AMY GOODMAN: Your thoughts — and you’ve written about Barack Obama.
ADRIENNE MAREE BROWN: I have. Well, most recently I wrote a little piece that was — it was sort of half-silly, but coming from the heart of being an interracial child and watching this, you know, interracial man come into this space of being the president — potential president of this country, right? And everyone is just like, “He’s a black candidate. He’s a black candidate,” you know, which is the oversimplification that I think is necessary for this country and shows where we are, understanding race in this country. It’s like he must — he’s not white, he must be just black. But I think that there is a really interesting thing about him being mixed race.
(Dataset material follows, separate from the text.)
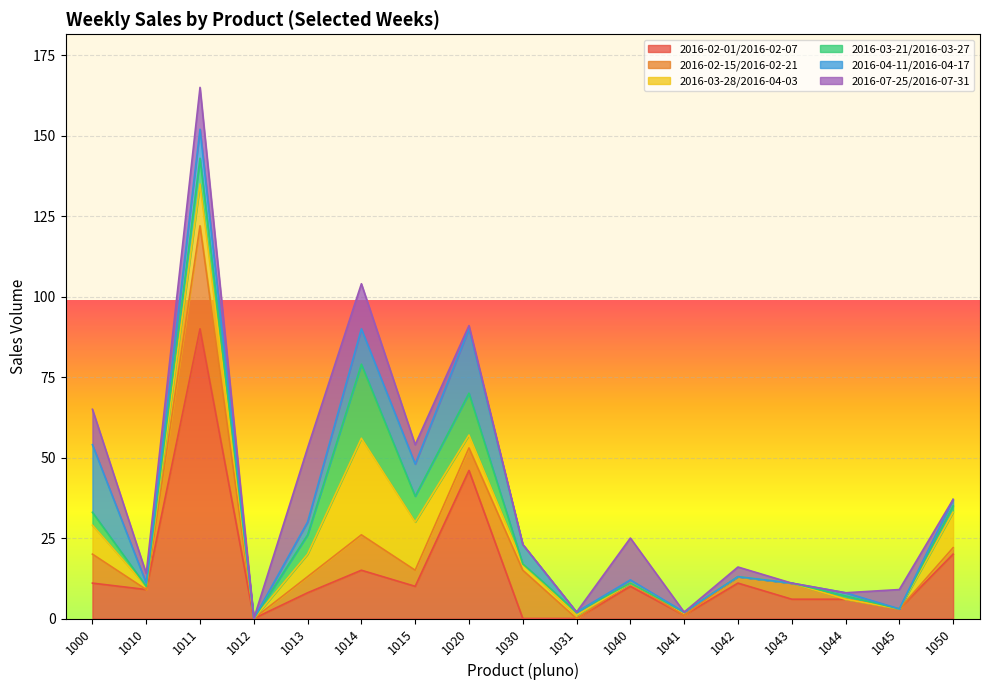

Which series has the widest spread of values?

2016-02-01/2016-02-07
AMY GOODMAN: You, too, have a white mother and a black father.
ADRIENNE MAREE BROWN: I certainly do, and I love them both. And I think there’s something very important about the kind of communication skills and the kind of bridge building and relationship building that’s needed that happens at the dinner table for those of us who grow up coming from two cultures, or more than two cultures, that I think is hard to pull off if you only come from one, right?
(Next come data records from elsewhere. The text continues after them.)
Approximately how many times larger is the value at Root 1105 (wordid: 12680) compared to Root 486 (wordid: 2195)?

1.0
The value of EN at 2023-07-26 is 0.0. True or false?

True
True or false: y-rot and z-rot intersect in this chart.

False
And I think, for this country right now, there’s a lot of healing needed. So many of the deep-seated issues we’re dealing with are grounded in race, not something else. You know, Katrina is not about anything but how do we look at race in this country. You know, how climate justice is happening in this country, it’s all about race. These of the lines that are separating. And with the election protection piece, if you overlap who’s impacted by climate injustice, who’s impacted by the war, who’s impacted by our economic policies, and then who’s being disenfranchised at election time, it’s the same lines.
AMY GOODMAN: Finally, what message do you have for journalists who cover this issue, the presidential election, but who cover how Barack Obama is defined? What do you say to them?
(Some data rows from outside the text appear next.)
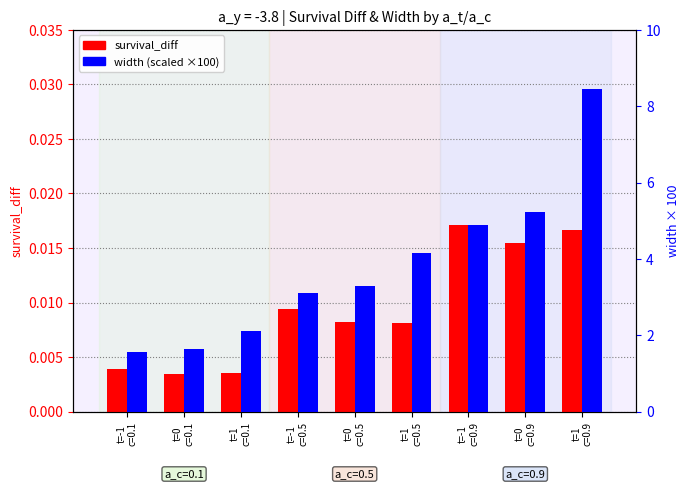

How many data points does each series have?

9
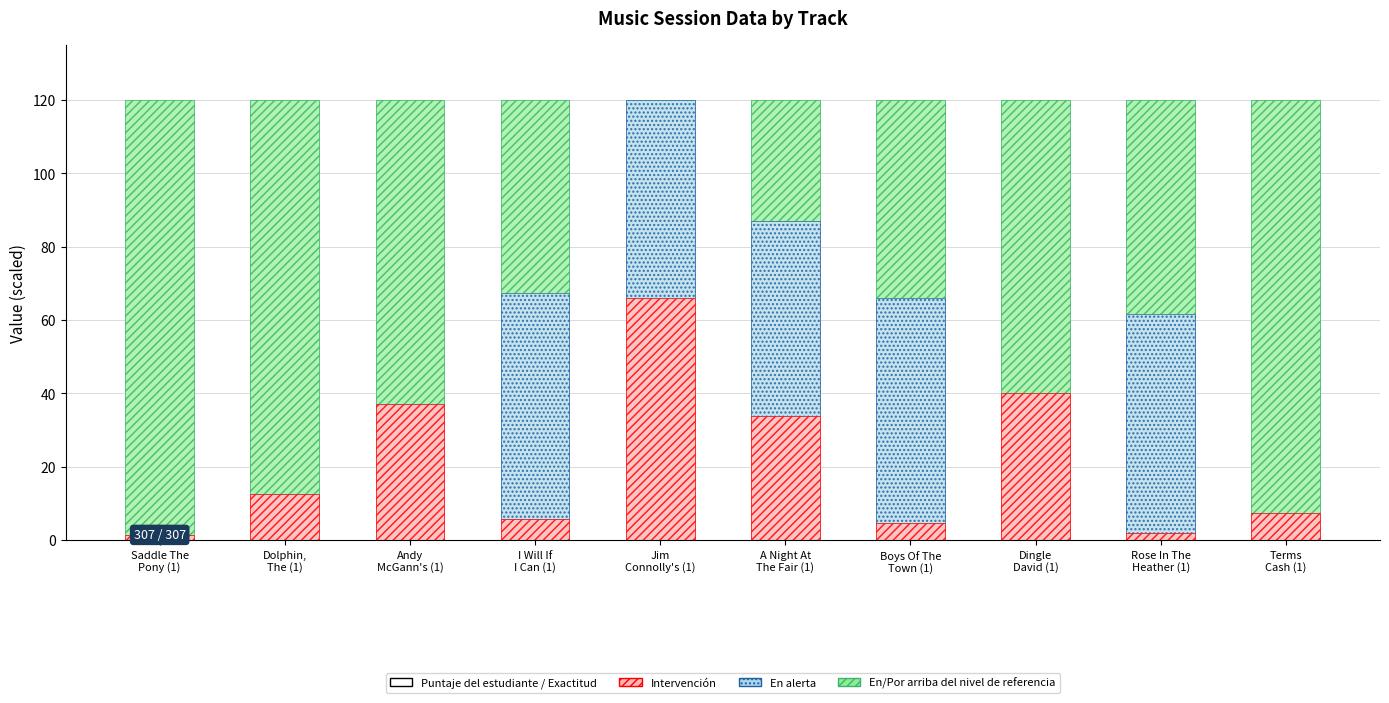

What is the difference between the highest and lowest values at Jim
Connolly's (1)?

65.9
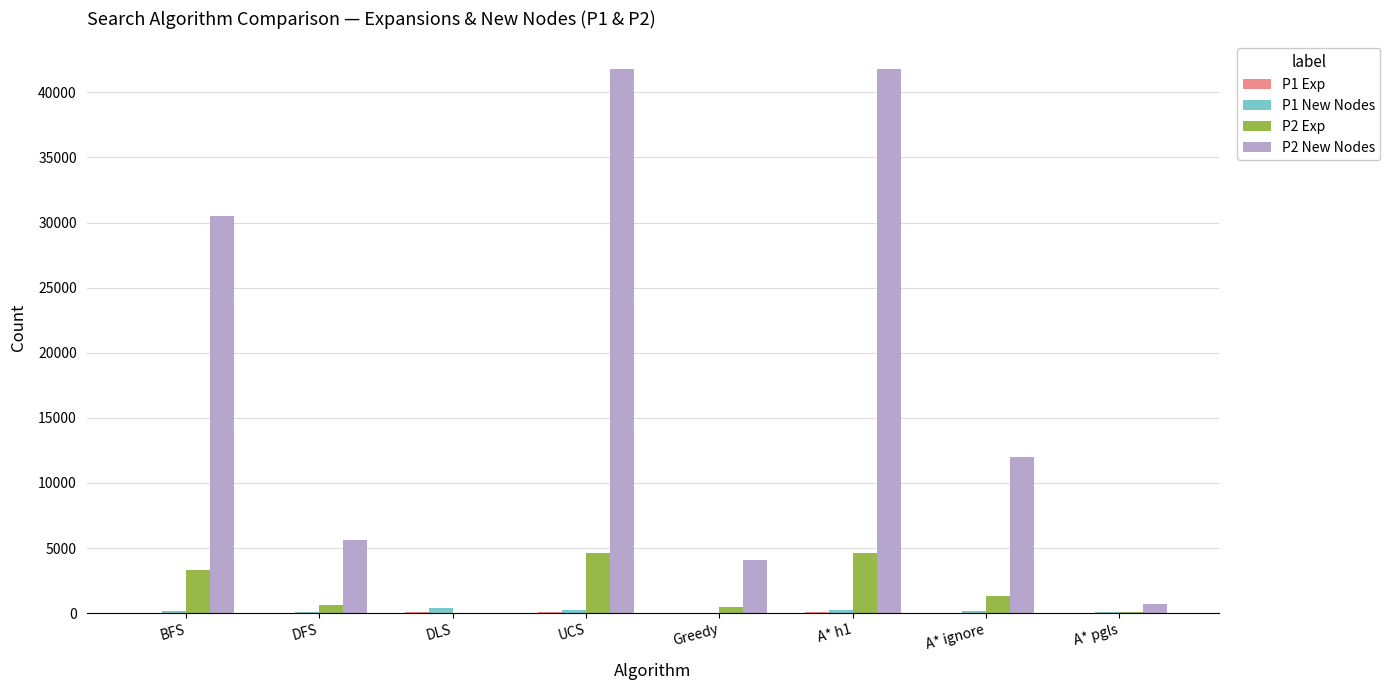

Which series has the largest total across all categories?

P2 New Nodes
ADRIENNE MAREE BROWN: I feel that the important thing that a Barack Obama is saying to people is that it’s not him that is going to make this change. It’s not him that can suddenly revolutionize how this country is operating. It’s going to be all of these communities that are doing that. I feel like if journalists can find a story there, find all of these communities that are somehow galvanized maybe by the hope they’re getting from Obama or galvanized by this moment in history to make major changes, then that, to me, will be the powerful story that emerges, and that will be the way that we’ll come to the kind of justice we need in the election system, in our media systems, across the board in our policies. So we’re excited to see.
AMY GOODMAN: I want to thank you very much, Adrienne, for being with us. Adrienne Maree Brown is executive director of the Ruckus Society. She’s here in Minneapolis for the National Conference for Media Reform and will be speaking this weekend.